→ What this task involves: Copy every line from the records that holds the word "anzeigen".

[Records from a data collection]
== == ==

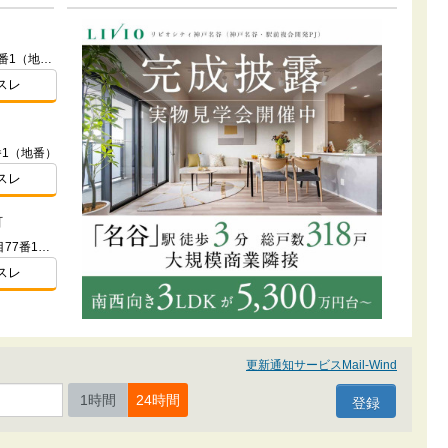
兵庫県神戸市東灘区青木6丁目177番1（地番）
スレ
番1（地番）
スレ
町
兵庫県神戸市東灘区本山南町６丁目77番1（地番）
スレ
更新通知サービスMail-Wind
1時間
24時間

== == ==

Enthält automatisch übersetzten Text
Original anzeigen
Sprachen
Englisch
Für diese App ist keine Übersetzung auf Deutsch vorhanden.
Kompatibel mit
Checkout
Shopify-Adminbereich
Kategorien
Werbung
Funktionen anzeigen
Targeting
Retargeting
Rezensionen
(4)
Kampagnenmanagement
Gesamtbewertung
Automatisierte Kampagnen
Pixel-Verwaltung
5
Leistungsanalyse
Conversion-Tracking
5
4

== == ==

→ Response area:
Original anzeigen
Funktionen anzeigen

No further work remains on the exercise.